Like genuflecting, we perform this action so frequently that we often do so without thinking about what it means. We shouldn’t, because just like the Penitential Rite at Mass, the signing of ourselves with holy water is meant to place us in the right mindset to “prepare ourselves to celebrate the sacred mysteries.” This seemingly trivial action should call to mind every time our baptism, and all that it both signified and effected. From the moment that our fingers touch that holy water through the moment when we receive the Eucharist, our participation in the sacraments of initiation — baptism, confirmation and holy Communion — is present to us once more.

Indeed, it is because of our baptism that we are able to receive the body and blood of Christ, to participate in the holy sacrifice offered once and for always on Mount Calvary on Good Friday, and made present to us again in every Eucharistic liturgy. We think most often, perhaps, of baptism as our entrance into the Church, into the Body of Christ, and it is that. But baptism does not make us a member of the Body of Christ the way that, say, an initiation ceremony may make us a member of a social club. For Christ was baptized, too, and his baptism and ours are one.

Baptized into Christ

When we think of the effects of baptism, first and foremost is the remission of Original Sin, and of any sins that we may have committed personally.
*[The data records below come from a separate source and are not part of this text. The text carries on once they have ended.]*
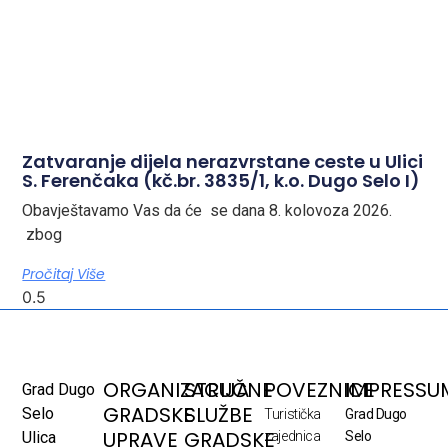
Zatvaranje dijela nerazvrstane ceste u Ulici
S. Ferenčaka (kč.br. 3835/1, k.o. Dugo Selo I)
Obavještavamo Vas da će se dana 8. kolovoza 2026.
zbog
Pročitaj Više
ORGANIZACIJA
STRUČNE
POVEZNICE
IMPRESSU
Grad Dugo
GRADSKE
SLUŽBE
Selo
Turistička
Grad Dugo
UPRAVE
GRADSKE
Ulica
zajednica
Selo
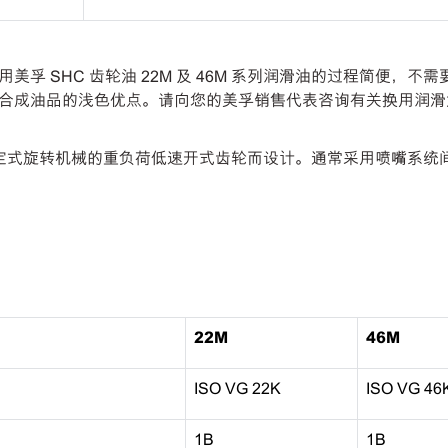
 SHC 齿轮油 22M 及 46M 系列润滑油的过程简便，不
合成油品的浅色优点。请向您的美孚销售代表咨询有关换用润滑
滑驱动固定式旋转机械的重负荷低速开式齿轮而设计。通常采用喷嘴系
22M
46M
ISO VG 22K
ISO VG 46
1B
1B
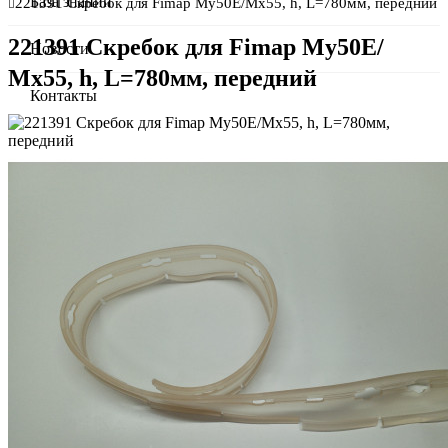
О компании
База знаний
221391 Скребок для Fimap My50E/Мх55, h, L=780мм, передний
221391 Скребок для Fimap My50E/
Сертификаты
Новости
Мх55, h, L=780мм, передний
Оплата и доставка
Контакты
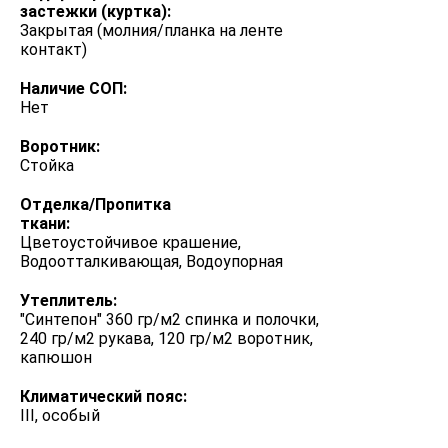
застежки (куртка):
Закрытая (молния/планка на ленте
контакт)
Наличие СОП:
Нет
Воротник:
Стойка
Отделка/Пропитка
ткани:
Цветоустойчивое крашение,
Водоотталкивающая, Водоупорная
Утеплитель:
"Синтепон" 360 гр/м2 спинка и полочки,
240 гр/м2 рукава, 120 гр/м2 воротник,
капюшон
Климатический пояс:
III, особый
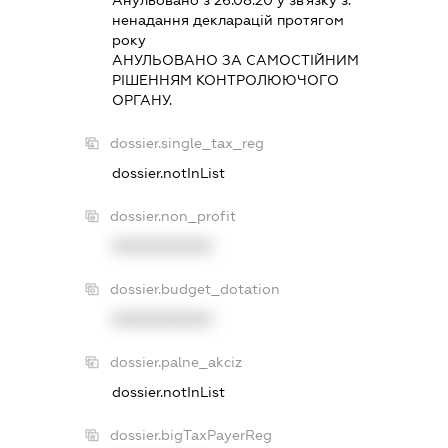
ненадання декларацiй протягом
року
АНУЛЬОВАНО ЗА САМОСТIЙНИМ
РIШЕННЯМ КОНТРОЛЮЮЧОГО
ОРГАНУ.
dossier.single_tax_reg
dossier.notInList
dossier.non_profit
XXXXXXXXXX
dossier.budget_dotation
XXXXXXXXXX
dossier.palne_akciz
dossier.notInList
dossier.bigTaxPayerReg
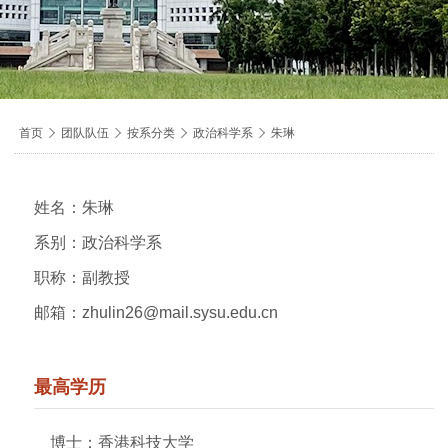
导
首页

团队队伍

按系分类

政治科学系

朱琳
航
痕
迹
姓名：朱琳
系别：政治科学系
职称：副教授
邮箱：zhulin26@mail.sysu.edu.cn
最高学历
博士：香港科技大学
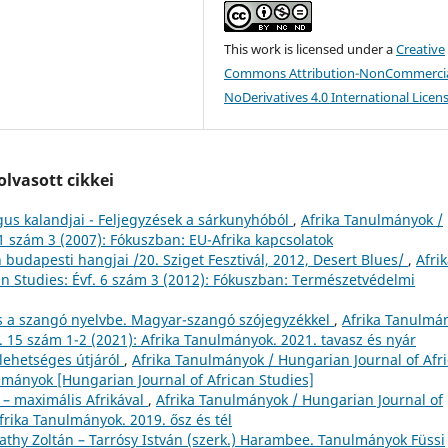
This work is licensed under a
Creative
Commons Attribution-NonCommercia
NoDerivatives 4.0 International Licen
lvasott cikkei
gus kalandjai - Feljegyzések a sárkunyhóból
,
Afrika Tanulmányok /
 1 szám 3 (2007): Fókuszban: EU-Afrika kapcsolatok
 budapesti hangjai /20. Sziget Fesztivál, 2012, Desert Blues/
,
Afri
n Studies: Évf. 6 szám 3 (2012): Fókuszban: Természetvédelmi
s a szangó nyelvbe. Magyar-szangó szójegyzékkel
,
Afrika Tanulmá
f. 15 szám 1-2 (2021): Afrika Tanulmányok. 2021. tavasz és nyár
lehetséges útjáról
,
Afrika Tanulmányok / Hungarian Journal of Afr
ulmányok [Hungarian Journal of African Studies]
 – maximális Afrikával
,
Afrika Tanulmányok / Hungarian Journal of
Afrika Tanulmányok. 2019. ősz és tél
thy Zoltán – Tarrósy István (szerk.) Harambee. Tanulmányok Füssi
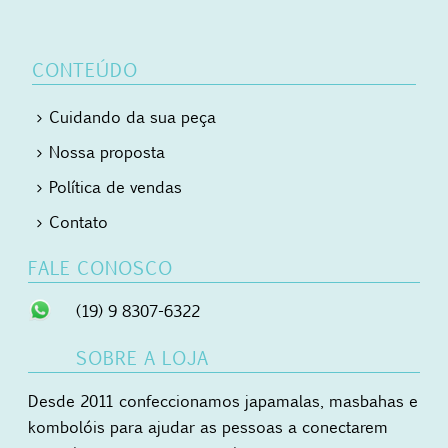
CONTEÚDO
Cuidando da sua peça
Nossa proposta
Política de vendas
Contato
FALE CONOSCO
(19) 9 8307-6322
SOBRE A LOJA
Desde 2011 confeccionamos japamalas, masbahas e
kombolóis para ajudar as pessoas a conectarem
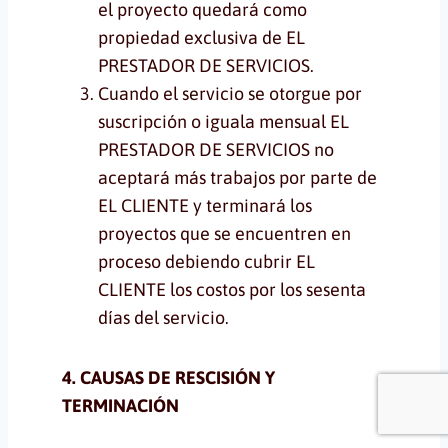
el proyecto quedará como
propiedad exclusiva de EL
PRESTADOR DE SERVICIOS.
Cuando el servicio se otorgue por
suscripción o iguala mensual EL
PRESTADOR DE SERVICIOS no
aceptará más trabajos por parte de
EL CLIENTE y terminará los
proyectos que se encuentren en
proceso debiendo cubrir EL
CLIENTE los costos por los sesenta
días del servicio.
4. CAUSAS DE RESCISIÓN Y
TERMINACIÓN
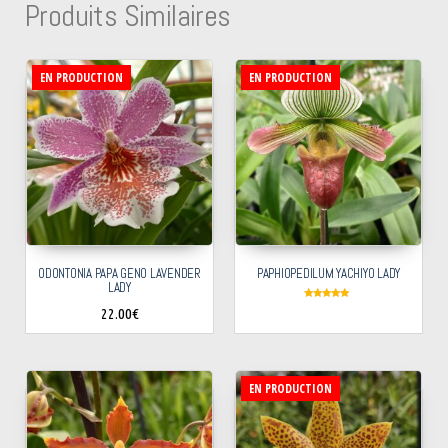
Produits Similaires
EN PRODUCTION
EN PRODUCTION
ODONTONIA PAPA GENO LAVENDER
PAPHIOPEDILUM YACHIYO LADY
LADY
Note
22.00
€
5.00
sur 5
EN PRODUCTION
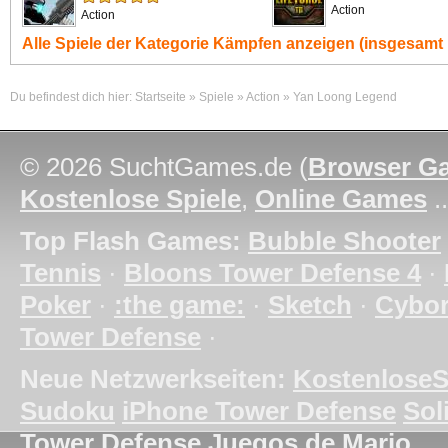
Action
Action
Alle Spiele der Kategorie
Kämpfen
anzeigen (insgesamt 
Du befindest dich hier:
Startseite
»
Spiele
»
Action
»
Yan Loong Legend
© 2026 SuchtGames.de (
Browser G
Kostenlose Spiele
,
Online Games
.
Top Flash Games:
Bubble Shooter
Tennis
·
Bloons Tower Defense 4
·
Poker
·
:the game:
·
Sketch
·
Cybo
Tower Defense
·
Neue Netzwerkseiten:
KostenloseS
Sudoku
iPhone Tower Defense
Soli
Tower Defense
Juegos de Mario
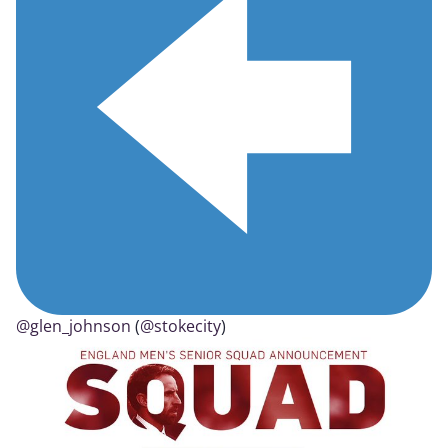
@glen_johnson
(
@stokecity
)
Jesus, of course, was sinless, so his baptism in the Jordan at the hands of his cousin, St. John the Baptist, didn’t have that effect on him personally. Yet he was baptized, and not simply to provide an example or to sanctify the waters of baptism through his actions. His baptism was, as Pope Benedict XVI pointed out in “Jesus of Nazareth,” “an anticipation of the Cross,” of his death and resurrection — the very death and resurrection that we celebrate at every Eucharistic liturgy, and that, through our celebration, is made present to us once more.

At our baptism, we were baptized into Christ fully and completely, and thus we were baptized into his death and his resurrection. Every time we sign ourselves with holy water as we enter the sanctuary of our church to participate in the Eucharistic sacrifice, we should strive to call to mind this reality and to connect this action to the sacrifice on the altar. To become a member of the Body of Christ means to die to self and to rise in him, in the body that is blessed and broken on the altar of our church just as it was at the Last Supper on Holy Thursday and on the cross on Good Friday. This is our sacrifice, not just in the sense that we offer it along with the priest, but in the sense that we and the priest are members of the very body that we are offering to God the Father, the very body that Christ offered to his Father on the cross.

In baptism, we are made one with the Body of Christ; in holy Communion, we receive that same body, blood, soul and divinity into our own bodies. When our participation in the Body of Christ moves from being merely a teaching that we understand intellectually to an experience that captures our imagination and enlightens our understanding, then the real presence of Christ becomes not a subject for surveys but a lived reality that draws us back, again and again, to the altar where he accepts our sacrifice, sanctifies it and unites it to his, all in the worship of his Father, and ours.